In an article published on January 22, 2017 in the peer-reviewed journal Environmental Science & Technology, Jiaying Liu and colleagues from the Faculty of Medicine and Dentistry, University of Alberta, Canada, report on the content of several bisphenol A (BPA, CAS 80-05-7) alternatives, as well as BPA metabolites, in the blood of pregnant women and the cord blood of their newborns. The measurements were done for 61 pairs of maternal and fetal cord sera obtained from Chinese participants.
The scientists analyzed three BPA alternatives, namely bisphenol AF (BPAF, CAS 1478-61-1), bisphenol B (BPB, CAS 77-40-7), and bisphenol S (BPS, CAS 80-09-1). BPAF and BPB were not detected, and BPS was detected at low concentrations and low frequency (4 and 7 cases for maternal and fetal cord sera, respectively). This dataset, although limited, demonstrated that 1) BPS can pass the placenta and accumulate in fetal blood, and 2) higher maternal concentrations may result in higher fetal BPS levels. The authors suggested that one implication of these results is that future toxicology or epidemiology studies should consider co-exposure of BPA and the chemicals used as its alternatives.
To profile BPA metabolites, the scientists quantified BPA-glucuronide, BPA-sulfate, and BPA-bissulfate, from which only the first two were detectable. The lack of BPA-bissulfate detection was likely due to the limitations of the analytical method. No gender differences in BPA-sulfate and BPA-glucuronide levels in fetal cord serum were observed between male and female newborns.

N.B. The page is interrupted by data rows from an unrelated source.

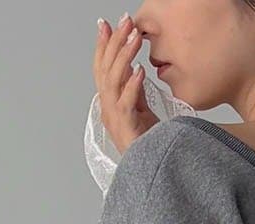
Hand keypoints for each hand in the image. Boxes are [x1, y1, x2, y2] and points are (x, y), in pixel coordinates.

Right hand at [94, 13, 157, 156]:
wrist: (152, 170)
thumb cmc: (147, 143)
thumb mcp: (141, 108)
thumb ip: (134, 89)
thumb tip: (134, 66)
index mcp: (110, 103)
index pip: (102, 68)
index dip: (103, 45)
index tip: (106, 23)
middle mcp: (108, 109)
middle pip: (105, 69)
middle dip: (114, 42)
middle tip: (125, 22)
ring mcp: (115, 119)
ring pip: (113, 82)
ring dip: (124, 57)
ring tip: (135, 38)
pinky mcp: (126, 129)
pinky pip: (126, 104)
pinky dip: (132, 86)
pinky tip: (140, 71)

Cord sera contained significantly higher concentrations of total BPA metabolites compared to maternal sera. This indicates that BPA metabolites could be either formed in the fetus or cleared more slowly from the fetoplacental compartment.
In both maternal and cord sera, BPA-sulfate was found to be the dominant metabolite, showing 2-3 times higher concentrations compared to BPA-glucuronide. These findings agree with the 2013 study by Gerona and colleagues, who measured BPA metabolites in the cord blood of mid-gestation fetuses in California (FPF reported). Moreover, the proportion of BPA-sulfate increased with total BPA.
The study by Liu and colleagues adds to the efforts on evaluating early-life exposure and risks of BPA. In 2006, Cheri Stowell and colleagues from Indiana University, U.S., showed that BPA-sulfate can be deconjugated by estrone sulfatase, particularly arylsulfatase C. This enzyme is highly expressed in estrogen-responsive tissues, where it deconjugates sulfated estrogens delivered with the blood stream. Following this, free estrogens are taken up by the cells. Similar mechanisms could operate with BPA-sulfate as well. Importantly, the expression of arylsulfatase C in human fetuses starts early on in the ontogeny. Similarly, BPA-glucuronide can be deconjunated by glucuronidases. These enzymes are also expressed in the fetus, but even higher in placenta. The conjugation-deconjugation pathways and their significance for fetal exposure to BPA have been discussed in a 2009 commentary by Gary Ginsberg and Deborah Rice. Essentially, the continuous deconjugation of BPA metabolites appears to significantly contribute to the exposure of the fetus to free BPA.
Emma Davies (February 2, 2017). “Common BPA alternative, BPS, crosses into placenta.” Chemical Watch
Liu, J., et al. (2017). “Bisphenol A metabolites and bisphenol S in paired maternal and cord serum.” Environmental Science & Technology (published online January 22, 2017).
Gerona, R., et al. (2013). “Bisphenol-A (BPA), BPA glucuronide, and BPA sulfate in midgestation umbilical cord serum in a Northern and Central California population.” Environmental Science & Technology 47:12477-12485.
Ginsberg, G., and Rice, D. (2009). “Does rapid metabolism ensure negligible risk from bisphenol A?” Environmental Health Perspectives 117:1639-1643.
Stowell, C., et al. (2006). “A role for sulfation-desulfation in the uptake of bisphenol A into breast tumor cells.” Chemistry & Biology 13:891-897.